The Ox-Bow Incident, by Walter Van Tilburg Clark
It is unjust that such a moving and powerful book should be so neglected in these days after having its virtues praised and known during its own time, but there are at least a couple of reasons why this most excellent book is obscure these days. The first reason is that the book is a Western, which is unfashionable these days for many readers and even more so for those literary critics who enforce standards of good literature and decide what is and is not a classic. The second reason is that this book tells us truths that many people do not wish to hear, for those who are willing to read Westerns do not appear willing to stare into the darkness of their own hearts, but are looking to indulge their nostalgic longings.
It ought to be clearly understood that the author has no interest in indulging nostalgic longings for a noble past in the West. This novel, according to its author, was a technical exercise that was intentionally designed to take the genuine elements of historical truth present in the Western novel and to examine timeless questions of injustice and human frailty (especially the questions of manhood and courage) that challenge the self-deceptions of a Western culture that at the time this book was written was indecisively wondering whether to oppose the scourge of fascism in Germany and Japan, among other places. As the themes discussed in this book are timeless, and especially of interest to those who share the author’s concerns about both anarchy and tyranny, this book remains salutary as our own times are not so different from the tumultuous decade of the 1930’s.
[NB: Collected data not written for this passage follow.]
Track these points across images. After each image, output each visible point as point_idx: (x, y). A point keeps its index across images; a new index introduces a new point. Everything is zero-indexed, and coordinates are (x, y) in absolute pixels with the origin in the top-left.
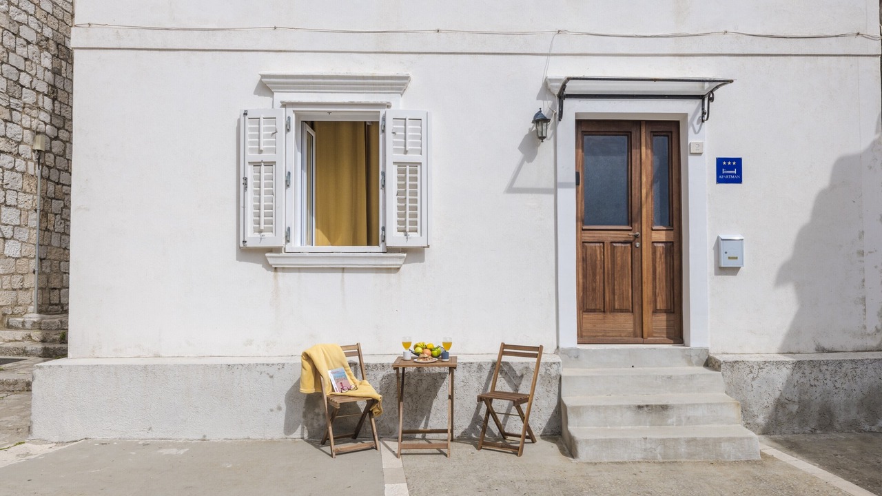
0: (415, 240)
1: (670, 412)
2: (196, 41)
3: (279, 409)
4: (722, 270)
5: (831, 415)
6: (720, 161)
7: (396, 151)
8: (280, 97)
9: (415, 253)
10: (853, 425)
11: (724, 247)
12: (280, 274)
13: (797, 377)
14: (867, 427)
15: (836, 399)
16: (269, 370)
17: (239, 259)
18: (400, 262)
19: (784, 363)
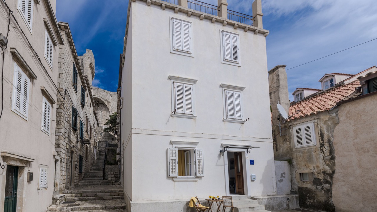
0: (201, 175)
1: (255, 208)
2: (157, 133)
3: (182, 211)
4: (252, 181)
5: (274, 207)
6: (250, 160)
7: (198, 157)
8: (175, 145)
9: (200, 177)
10: (277, 209)
11: (253, 176)
12: (175, 182)
13: (268, 201)
14: (279, 209)
15: (274, 204)
16: (179, 203)
17: (167, 179)
18: (198, 179)
19: (266, 198)
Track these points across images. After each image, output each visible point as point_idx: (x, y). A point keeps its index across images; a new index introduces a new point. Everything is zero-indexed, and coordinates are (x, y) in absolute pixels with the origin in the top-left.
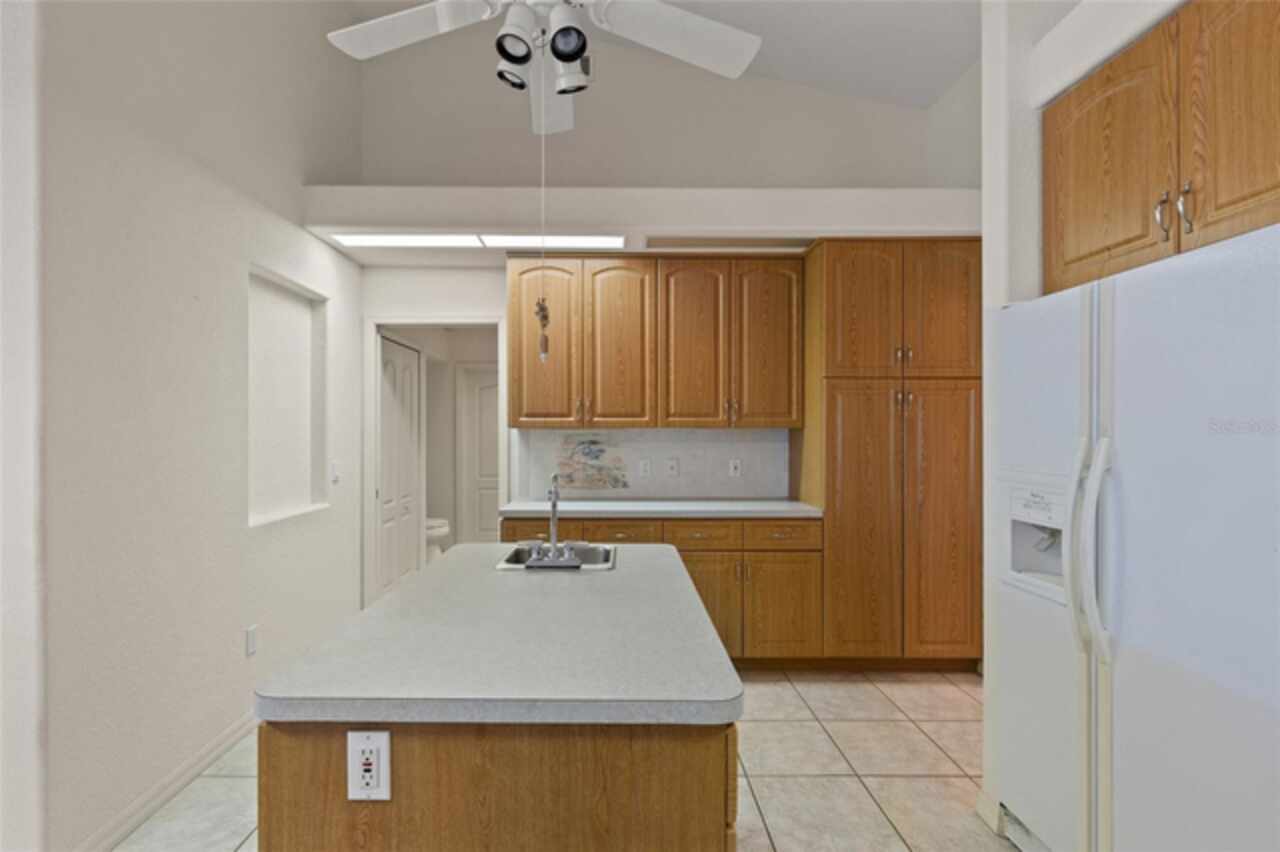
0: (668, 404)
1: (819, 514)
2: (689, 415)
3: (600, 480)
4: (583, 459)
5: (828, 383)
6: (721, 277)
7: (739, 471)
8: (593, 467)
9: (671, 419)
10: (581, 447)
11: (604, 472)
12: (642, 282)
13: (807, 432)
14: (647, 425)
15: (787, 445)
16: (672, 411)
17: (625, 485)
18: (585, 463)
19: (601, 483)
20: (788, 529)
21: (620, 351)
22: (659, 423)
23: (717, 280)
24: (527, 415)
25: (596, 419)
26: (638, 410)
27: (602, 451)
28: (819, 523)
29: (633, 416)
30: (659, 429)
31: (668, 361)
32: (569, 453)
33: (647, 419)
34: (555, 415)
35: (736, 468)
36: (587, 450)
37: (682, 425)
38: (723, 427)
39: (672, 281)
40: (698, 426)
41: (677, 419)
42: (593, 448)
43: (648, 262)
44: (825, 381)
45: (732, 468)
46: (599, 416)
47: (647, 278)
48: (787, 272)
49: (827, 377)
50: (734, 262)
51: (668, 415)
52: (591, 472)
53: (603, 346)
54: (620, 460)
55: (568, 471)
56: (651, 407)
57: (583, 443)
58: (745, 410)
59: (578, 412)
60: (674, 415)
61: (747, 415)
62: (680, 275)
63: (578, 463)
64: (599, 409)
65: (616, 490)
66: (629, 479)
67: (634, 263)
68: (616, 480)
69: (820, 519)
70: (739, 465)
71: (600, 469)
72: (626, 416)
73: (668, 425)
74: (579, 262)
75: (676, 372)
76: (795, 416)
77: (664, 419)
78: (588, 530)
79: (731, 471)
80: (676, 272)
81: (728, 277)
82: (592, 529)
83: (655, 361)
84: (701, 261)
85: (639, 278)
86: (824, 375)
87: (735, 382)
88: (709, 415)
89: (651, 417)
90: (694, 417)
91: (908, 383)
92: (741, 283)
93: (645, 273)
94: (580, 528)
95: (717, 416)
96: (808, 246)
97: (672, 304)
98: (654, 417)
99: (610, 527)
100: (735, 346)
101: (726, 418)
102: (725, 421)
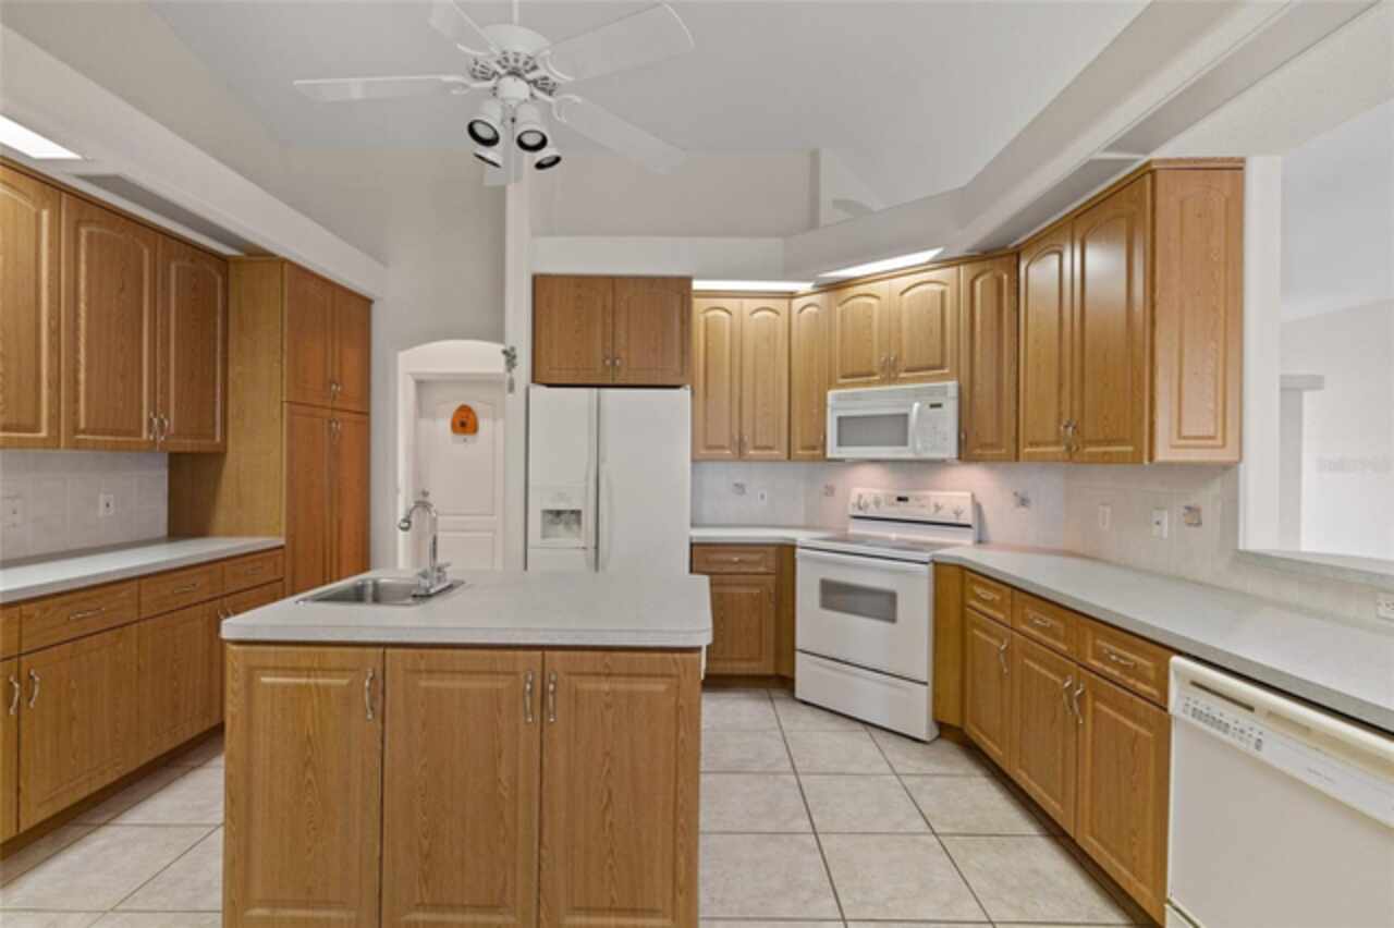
0: (76, 412)
1: (280, 542)
2: (104, 433)
5: (292, 407)
6: (146, 252)
9: (79, 437)
12: (38, 217)
14: (44, 444)
16: (82, 425)
22: (62, 445)
23: (140, 252)
26: (28, 418)
28: (281, 552)
29: (21, 429)
30: (63, 451)
31: (76, 349)
33: (43, 434)
37: (95, 446)
38: (147, 450)
39: (83, 231)
40: (116, 448)
41: (89, 437)
43: (49, 190)
45: (104, 506)
47: (45, 214)
48: (214, 273)
49: (289, 402)
50: (160, 236)
51: (76, 431)
56: (50, 416)
58: (172, 431)
60: (84, 432)
61: (173, 435)
62: (95, 229)
67: (23, 182)
69: (282, 547)
70: (112, 504)
73: (77, 445)
75: (89, 369)
76: (218, 439)
77: (70, 437)
78: (30, 617)
79: (102, 511)
80: (90, 221)
81: (153, 255)
82: (37, 614)
83: (55, 348)
84: (122, 220)
85: (34, 210)
86: (285, 399)
87: (161, 393)
88: (128, 433)
89: (49, 432)
90: (112, 434)
91: (338, 415)
92: (168, 269)
93: (43, 206)
94: (17, 616)
95: (140, 435)
96: (249, 255)
97: (83, 267)
98: (55, 433)
99: (67, 604)
100: (162, 347)
101: (152, 437)
102: (150, 442)
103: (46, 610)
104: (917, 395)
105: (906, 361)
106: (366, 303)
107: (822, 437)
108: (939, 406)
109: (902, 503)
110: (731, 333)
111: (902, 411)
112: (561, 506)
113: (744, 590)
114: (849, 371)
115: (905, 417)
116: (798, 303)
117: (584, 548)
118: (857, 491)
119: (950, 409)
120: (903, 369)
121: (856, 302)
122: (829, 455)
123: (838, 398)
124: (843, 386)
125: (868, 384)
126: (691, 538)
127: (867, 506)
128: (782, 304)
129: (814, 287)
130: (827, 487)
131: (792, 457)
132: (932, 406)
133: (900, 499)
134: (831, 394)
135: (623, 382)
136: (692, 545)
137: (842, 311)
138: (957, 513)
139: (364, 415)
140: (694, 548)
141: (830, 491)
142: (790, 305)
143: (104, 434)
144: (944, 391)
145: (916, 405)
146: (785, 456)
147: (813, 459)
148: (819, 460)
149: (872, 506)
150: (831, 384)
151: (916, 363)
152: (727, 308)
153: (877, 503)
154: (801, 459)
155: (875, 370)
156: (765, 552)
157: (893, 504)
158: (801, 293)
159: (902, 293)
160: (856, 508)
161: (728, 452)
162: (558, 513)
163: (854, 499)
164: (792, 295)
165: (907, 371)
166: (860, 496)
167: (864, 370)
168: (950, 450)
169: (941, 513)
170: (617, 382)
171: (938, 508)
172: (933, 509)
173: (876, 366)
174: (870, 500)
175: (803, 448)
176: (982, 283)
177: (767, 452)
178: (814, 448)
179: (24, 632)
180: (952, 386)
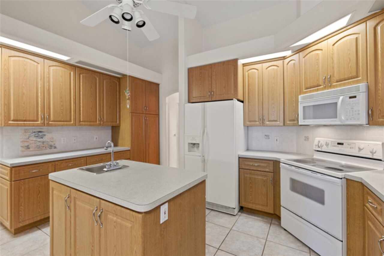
0: (80, 117)
1: (129, 149)
3: (44, 147)
4: (35, 139)
5: (131, 114)
6: (97, 79)
7: (97, 139)
8: (39, 142)
9: (81, 123)
10: (34, 134)
11: (45, 144)
12: (70, 74)
13: (121, 127)
14: (72, 125)
15: (111, 131)
16: (82, 120)
17: (55, 148)
18: (35, 141)
19: (44, 148)
20: (122, 154)
21: (61, 98)
23: (96, 79)
24: (13, 121)
25: (50, 123)
26: (68, 119)
27: (45, 135)
28: (129, 151)
29: (66, 121)
30: (77, 126)
31: (80, 103)
32: (27, 136)
33: (72, 123)
34: (29, 121)
35: (96, 138)
36: (37, 135)
37: (85, 125)
38: (98, 126)
39: (81, 76)
40: (90, 125)
41: (83, 123)
42: (39, 134)
43: (73, 67)
44: (130, 113)
45: (95, 138)
46: (52, 121)
47: (72, 73)
48: (116, 82)
49: (131, 113)
50: (101, 74)
51: (80, 121)
52: (39, 144)
53: (53, 94)
54: (53, 138)
55: (26, 144)
56: (73, 118)
57: (35, 132)
58: (105, 121)
59: (41, 119)
60: (82, 122)
61: (105, 122)
62: (84, 75)
63: (32, 140)
64: (52, 118)
65: (51, 150)
66: (57, 145)
67: (67, 66)
68: (51, 146)
69: (129, 150)
70: (97, 138)
71: (43, 142)
72: (63, 121)
73: (80, 125)
74: (42, 59)
75: (83, 107)
76: (118, 122)
77: (79, 123)
78: (57, 165)
79: (95, 139)
80: (83, 73)
81: (100, 79)
82: (59, 164)
83: (75, 103)
84: (91, 72)
85: (69, 72)
86: (130, 112)
87: (102, 112)
88: (93, 122)
89: (74, 122)
90: (89, 122)
91: (147, 115)
92: (104, 82)
93: (71, 71)
94: (54, 165)
95: (97, 122)
96: (123, 76)
97: (81, 84)
98: (75, 122)
99: (66, 162)
100: (102, 101)
101: (99, 123)
102: (99, 124)
103: (62, 163)
104: (342, 92)
105: (336, 77)
106: (158, 85)
107: (297, 115)
108: (355, 97)
109: (339, 146)
110: (258, 77)
111: (334, 101)
112: (194, 142)
113: (260, 177)
114: (308, 86)
115: (336, 103)
116: (287, 61)
117: (200, 156)
118: (317, 139)
119: (362, 98)
120: (335, 81)
121: (312, 55)
122: (300, 124)
123: (304, 98)
124: (306, 93)
125: (318, 90)
126: (239, 155)
127: (322, 146)
128: (280, 63)
129: (292, 52)
130: (305, 137)
131: (285, 125)
132: (350, 98)
133: (339, 144)
134: (300, 97)
135: (214, 100)
136: (239, 158)
137: (305, 60)
138: (372, 153)
139: (158, 115)
140: (240, 159)
141: (307, 139)
142: (283, 62)
143: (87, 122)
144: (358, 89)
145: (341, 98)
146: (282, 124)
147: (294, 125)
148: (296, 126)
149: (325, 146)
150: (301, 92)
151: (342, 77)
152: (256, 68)
153: (327, 144)
154: (289, 125)
155: (321, 84)
156: (269, 163)
157: (335, 146)
158: (288, 56)
159: (334, 45)
160: (317, 147)
161: (258, 123)
162: (194, 144)
163: (316, 142)
164: (284, 58)
165: (337, 82)
166: (319, 142)
167: (315, 84)
168: (363, 120)
169: (361, 152)
170: (213, 100)
171: (360, 149)
172: (357, 149)
173: (321, 82)
174: (324, 143)
175: (290, 121)
176: (381, 28)
177: (274, 123)
178: (294, 120)
179: (56, 168)
180: (362, 86)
It is ironic that the last novel I reviewed  as a novel almost exclusively about women, and this novel is almost exclusively about men, and the contrast is worthwhile. One of the two women here is a brassy, bossy sort of woman, and the other is such an attractive young woman that jealous wives drive her away out of spite, until she returns with a smug, superior husband from San Francisco. This novel is lacking in romance of any kind, and those looking for it will be sorely disappointed. What this novel does is examine the process by which men so often fail to have courage in their convictions, or act in a just manner, by showing the danger of the mob mentality and the repercussions of our pack mindset.
This novel is constructed as a five-act tragedy. The first act is a fairly standard Western setup, as a couple of cowboys come into town, drink too much, gamble a bit too successfully, and get into a fight. After this, though, the novel breaks from conventionality and becomes a much darker work. In the second act a rumor is spread that cattle have been rustled and that one of the respected ranchers in the area has been killed in cold blood. Immediately a posse is summoned to chase after the rustlers, but lacking any leaders it dithers and there is an inconclusive debate about whether it is right to lynch criminals or whether one should rely on the slow legal process. Once a sufficiently decisive ringleader comes in, a hotheaded and prickly ex-Confederate named Tetley (a man who ruthlessly bullies his son, whom he thinks to be too effeminate), the mob stumbles off in search of the supposed murderers.
The third act shows the chase, as it were, where the narrator of the story is shot in the shoulder by the party of the beautiful young lady returning to town after having gotten married, until they reach the Ox-Bow in a freezing Montana mountain pass. In the fourth act three men, a naive but innocent young man, a Mexican drifter, and a soldier with PTSD, are cornered, accused of cattle rustling and murder, and are lynched. The fifth act demonstrates that the men were all innocent, as they had claimed, and leads to more senseless deaths by suicide, as well as finger-pointing and recriminations by the rest of the mob of moral cowards.
Though the book has a weakness in not presenting a balanced society, this weakness is a result of having chosen the specific social context (a society without a great deal of women to begin with). What the author does is present ourselves as moral cowards like that of the narrator, aware that they are being led into evil but not morally strong enough to stand against it. Whether we are talking about 1930’s Germany or 1880’s Montana, the situation is the same even today. Even today we are attracted to the speed of vigilante justice and insufficiently aware of its evils–its threat to the legal and moral order, the taking of the forbidden fruit of being the judge of men’s lives before we have gotten the facts, the poisonous nature of rumor and our willingness to think the worst of others while excusing ourselves of even greater sins.
Among the many strengths of this novel are the superb and tense plotting, the skillful choice of a narrator who strikes both the sympathies and the disgust of the reader (and the realization that we are more like him than we would like to admit), and the immense attention to detail the author manages to combine into a short work of 200 pages. This is not a novel for someone looking for escapist literature, but if someone wants to ponder the question of what it means like to be a real man in evil times, and how to avoid being caught up in lynch mobs, a lesson that is useful in all places and times, this novel provides a thought-provoking tale of a murderous mob not unlike those mobs we see all around us protesting against the evils of this wicked age and taking what they think to be justice into their own unworthy hands. That is a lesson we all could stand to learn.